= ASSIGNED TASK =
Given the material below, return only the lines starting at the line with "96: (286, 143)" and ending at the line with "171: (94, 85)", exactly as they appear.

□ □ □ □

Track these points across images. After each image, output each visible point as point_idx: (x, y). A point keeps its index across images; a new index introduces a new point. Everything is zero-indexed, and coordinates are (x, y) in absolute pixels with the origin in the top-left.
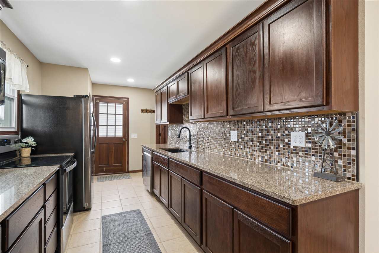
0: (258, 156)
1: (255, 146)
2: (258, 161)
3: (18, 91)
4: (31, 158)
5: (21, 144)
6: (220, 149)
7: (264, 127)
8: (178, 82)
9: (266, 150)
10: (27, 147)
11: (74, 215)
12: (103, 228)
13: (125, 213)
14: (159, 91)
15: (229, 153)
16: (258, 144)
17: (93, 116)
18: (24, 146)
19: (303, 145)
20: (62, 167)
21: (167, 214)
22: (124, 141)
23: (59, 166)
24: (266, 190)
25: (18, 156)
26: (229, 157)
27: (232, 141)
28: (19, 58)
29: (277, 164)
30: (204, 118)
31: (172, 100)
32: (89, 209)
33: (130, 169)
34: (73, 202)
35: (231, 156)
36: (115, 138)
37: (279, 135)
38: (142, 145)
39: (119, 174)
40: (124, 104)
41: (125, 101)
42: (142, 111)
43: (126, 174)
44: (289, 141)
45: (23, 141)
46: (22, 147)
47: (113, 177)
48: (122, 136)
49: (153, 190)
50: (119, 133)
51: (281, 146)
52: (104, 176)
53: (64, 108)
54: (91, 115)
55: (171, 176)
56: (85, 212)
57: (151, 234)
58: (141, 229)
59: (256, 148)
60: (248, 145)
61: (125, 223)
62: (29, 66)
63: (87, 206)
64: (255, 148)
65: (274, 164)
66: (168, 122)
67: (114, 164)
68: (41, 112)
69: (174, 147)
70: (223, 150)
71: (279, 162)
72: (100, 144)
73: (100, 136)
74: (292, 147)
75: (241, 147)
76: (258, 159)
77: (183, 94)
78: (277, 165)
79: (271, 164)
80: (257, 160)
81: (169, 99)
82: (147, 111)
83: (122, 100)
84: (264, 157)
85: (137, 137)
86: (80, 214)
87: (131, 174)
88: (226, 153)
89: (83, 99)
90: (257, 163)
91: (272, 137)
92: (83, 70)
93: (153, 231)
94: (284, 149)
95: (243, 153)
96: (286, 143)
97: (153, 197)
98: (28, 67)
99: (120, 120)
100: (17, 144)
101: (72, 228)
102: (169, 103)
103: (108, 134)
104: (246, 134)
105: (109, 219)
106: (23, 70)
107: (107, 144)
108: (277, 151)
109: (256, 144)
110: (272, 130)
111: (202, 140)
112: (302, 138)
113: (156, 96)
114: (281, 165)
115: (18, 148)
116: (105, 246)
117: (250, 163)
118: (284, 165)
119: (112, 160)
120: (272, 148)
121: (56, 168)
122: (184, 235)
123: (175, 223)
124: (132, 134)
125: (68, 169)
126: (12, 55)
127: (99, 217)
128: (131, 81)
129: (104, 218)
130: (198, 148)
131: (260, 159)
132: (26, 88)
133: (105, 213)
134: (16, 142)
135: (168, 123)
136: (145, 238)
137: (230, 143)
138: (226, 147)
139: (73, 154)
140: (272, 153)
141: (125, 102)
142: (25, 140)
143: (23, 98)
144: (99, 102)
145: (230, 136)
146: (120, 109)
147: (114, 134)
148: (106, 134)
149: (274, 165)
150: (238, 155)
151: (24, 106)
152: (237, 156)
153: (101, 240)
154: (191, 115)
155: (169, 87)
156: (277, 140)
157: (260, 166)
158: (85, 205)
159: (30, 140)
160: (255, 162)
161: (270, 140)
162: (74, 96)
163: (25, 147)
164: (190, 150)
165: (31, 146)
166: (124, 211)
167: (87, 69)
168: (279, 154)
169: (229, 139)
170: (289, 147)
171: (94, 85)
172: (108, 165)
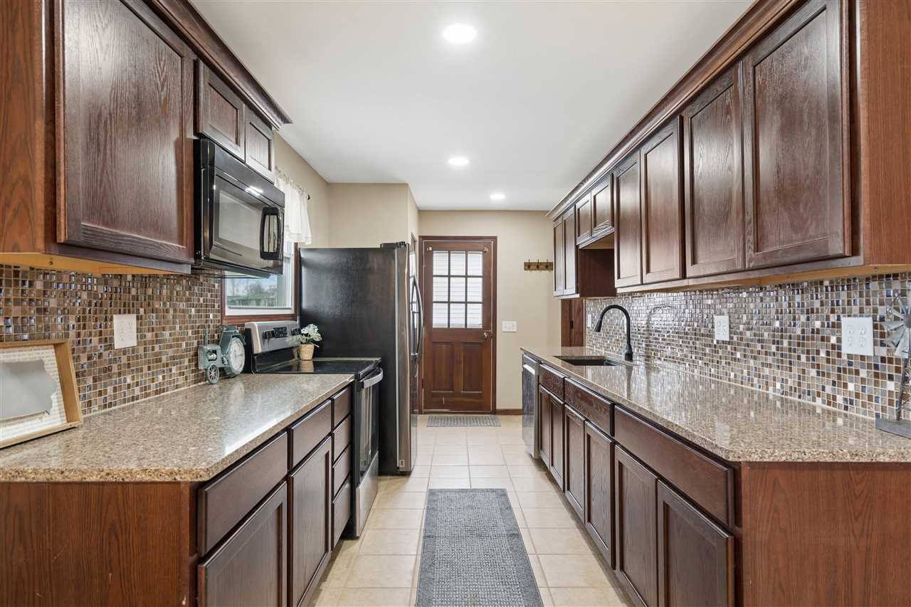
0: (774, 379)
1: (766, 353)
2: (774, 391)
3: (296, 244)
4: (314, 362)
5: (299, 336)
6: (693, 362)
7: (785, 305)
8: (595, 197)
9: (790, 363)
10: (308, 342)
11: (380, 480)
12: (428, 509)
13: (473, 490)
14: (560, 219)
15: (713, 370)
16: (773, 348)
17: (414, 283)
18: (304, 341)
19: (868, 350)
20: (357, 377)
21: (563, 507)
22: (486, 339)
23: (353, 375)
24: (695, 433)
25: (296, 358)
26: (714, 382)
27: (718, 342)
28: (298, 186)
29: (814, 400)
30: (642, 284)
31: (585, 240)
32: (406, 474)
33: (499, 407)
34: (378, 452)
35: (717, 379)
36: (466, 331)
37: (818, 324)
38: (521, 349)
39: (475, 415)
40: (485, 252)
41: (488, 245)
42: (528, 266)
43: (489, 415)
44: (839, 340)
45: (302, 332)
46: (302, 343)
47: (460, 419)
48: (481, 327)
49: (539, 453)
50: (476, 319)
51: (823, 354)
52: (442, 415)
53: (364, 269)
54: (412, 280)
55: (568, 417)
56: (400, 477)
57: (518, 536)
58: (500, 523)
59: (770, 359)
60: (752, 352)
61: (471, 507)
62: (311, 196)
63: (404, 466)
64: (766, 359)
65: (806, 400)
66: (577, 293)
67: (464, 390)
68: (328, 280)
69: (598, 355)
70: (700, 362)
71: (819, 396)
72: (434, 343)
73: (434, 327)
74: (844, 357)
75: (738, 355)
76: (775, 386)
77: (604, 227)
78: (814, 403)
79: (801, 400)
80: (771, 388)
81: (578, 238)
82: (538, 266)
83: (479, 243)
84: (787, 382)
85: (515, 330)
86: (390, 479)
87: (499, 417)
88: (706, 370)
89: (396, 250)
90: (771, 397)
91: (803, 331)
92: (398, 188)
93: (523, 533)
94: (828, 361)
95: (742, 372)
96: (832, 345)
97: (540, 470)
98: (309, 198)
99: (476, 290)
100: (295, 337)
101: (377, 500)
102: (580, 247)
103: (451, 323)
104: (749, 323)
105: (441, 496)
106: (303, 207)
107: (450, 343)
108: (813, 367)
109: (770, 348)
110: (802, 312)
111: (656, 339)
112: (865, 334)
113: (555, 229)
114: (823, 402)
115: (296, 343)
116: (429, 537)
117: (756, 397)
118: (829, 404)
119: (460, 381)
120: (803, 357)
121: (348, 378)
122: (591, 553)
123: (578, 528)
124: (504, 323)
125: (369, 383)
126: (289, 185)
127: (425, 489)
128: (498, 198)
129: (432, 493)
130: (649, 357)
131: (778, 385)
132: (307, 238)
133: (437, 486)
134: (293, 334)
135: (578, 296)
136: (505, 540)
137: (715, 346)
138: (705, 354)
139: (378, 359)
140: (804, 371)
141: (487, 247)
142: (305, 331)
143: (302, 256)
144: (434, 250)
145: (713, 327)
146: (476, 263)
147: (464, 323)
148: (447, 323)
149: (807, 402)
150: (732, 375)
151: (304, 269)
152: (729, 380)
153: (423, 527)
154: (619, 277)
155: (579, 209)
156: (813, 339)
157: (778, 404)
158: (400, 464)
159: (312, 330)
160: (767, 395)
161: (799, 336)
162: (381, 245)
163: (305, 343)
164: (629, 363)
165: (313, 342)
166: (473, 487)
167: (407, 184)
168: (818, 373)
169: (710, 335)
170: (839, 355)
171: (422, 213)
172: (451, 392)
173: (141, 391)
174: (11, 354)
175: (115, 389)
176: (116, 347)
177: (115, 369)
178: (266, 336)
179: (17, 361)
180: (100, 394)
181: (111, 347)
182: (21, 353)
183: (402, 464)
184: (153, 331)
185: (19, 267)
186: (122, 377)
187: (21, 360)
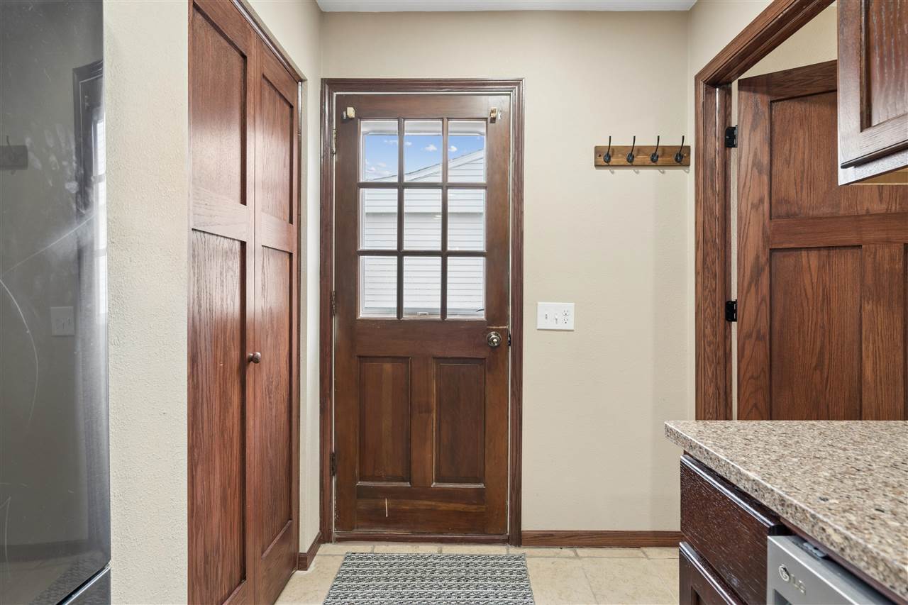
22: (494, 348)
33: (528, 524)
36: (442, 327)
40: (494, 121)
42: (606, 157)
43: (504, 548)
48: (482, 316)
67: (438, 481)
72: (362, 358)
73: (361, 315)
82: (631, 157)
85: (570, 326)
103: (405, 306)
107: (404, 359)
119: (428, 456)
124: (542, 306)
144: (361, 116)
147: (438, 305)
148: (395, 305)
172: (406, 485)
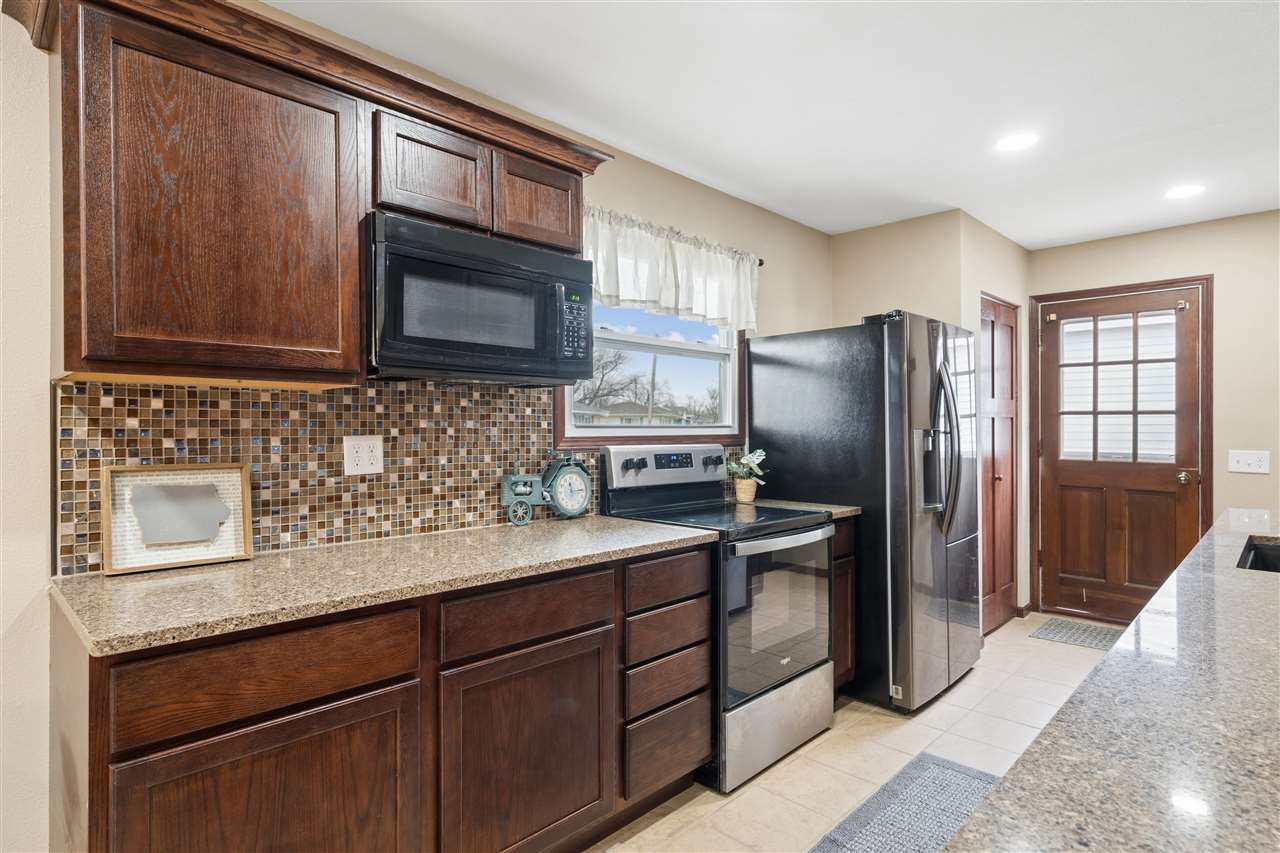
3: (742, 334)
4: (756, 507)
10: (747, 476)
18: (741, 474)
22: (1184, 486)
41: (1192, 296)
48: (1174, 461)
50: (1160, 444)
52: (1080, 620)
67: (1130, 581)
72: (1063, 487)
73: (1062, 457)
83: (1168, 293)
98: (761, 264)
99: (1161, 388)
103: (1100, 450)
107: (1098, 489)
119: (1121, 563)
124: (1235, 454)
141: (1187, 299)
144: (1060, 318)
147: (1130, 450)
162: (862, 320)
163: (744, 477)
165: (755, 475)
172: (1103, 581)
173: (393, 526)
174: (178, 477)
175: (347, 522)
176: (346, 474)
177: (347, 497)
178: (627, 465)
179: (185, 484)
180: (322, 525)
181: (339, 473)
182: (192, 476)
183: (897, 693)
184: (417, 455)
185: (194, 387)
186: (359, 509)
187: (191, 484)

□ □ □ □

= RESPONSE TO THE TASK =
96: (286, 143)
97: (153, 197)
98: (28, 67)
99: (120, 120)
100: (17, 144)
101: (72, 228)
102: (169, 103)
103: (108, 134)
104: (246, 134)
105: (109, 219)
106: (23, 70)
107: (107, 144)
108: (277, 151)
109: (256, 144)
110: (272, 130)
111: (202, 140)
112: (302, 138)
113: (156, 96)
114: (281, 165)
115: (18, 148)
116: (105, 246)
117: (250, 163)
118: (284, 165)
119: (112, 160)
120: (272, 148)
121: (56, 168)
122: (184, 235)
123: (175, 223)
124: (132, 134)
125: (68, 169)
126: (12, 55)
127: (99, 217)
128: (131, 81)
129: (104, 218)
130: (198, 148)
131: (260, 159)
132: (26, 88)
133: (105, 213)
134: (16, 142)
135: (168, 123)
136: (145, 238)
137: (230, 143)
138: (226, 147)
139: (73, 154)
140: (272, 153)
141: (125, 102)
142: (25, 140)
143: (23, 98)
144: (99, 102)
145: (230, 136)
146: (120, 109)
147: (114, 134)
148: (106, 134)
149: (274, 165)
150: (238, 155)
151: (24, 106)
152: (237, 156)
153: (101, 240)
154: (191, 115)
155: (169, 87)
156: (277, 140)
157: (260, 166)
158: (85, 205)
159: (30, 140)
160: (255, 162)
161: (270, 140)
162: (74, 96)
163: (25, 147)
164: (190, 150)
165: (31, 146)
166: (124, 211)
167: (87, 69)
168: (279, 154)
169: (229, 139)
170: (289, 147)
171: (94, 85)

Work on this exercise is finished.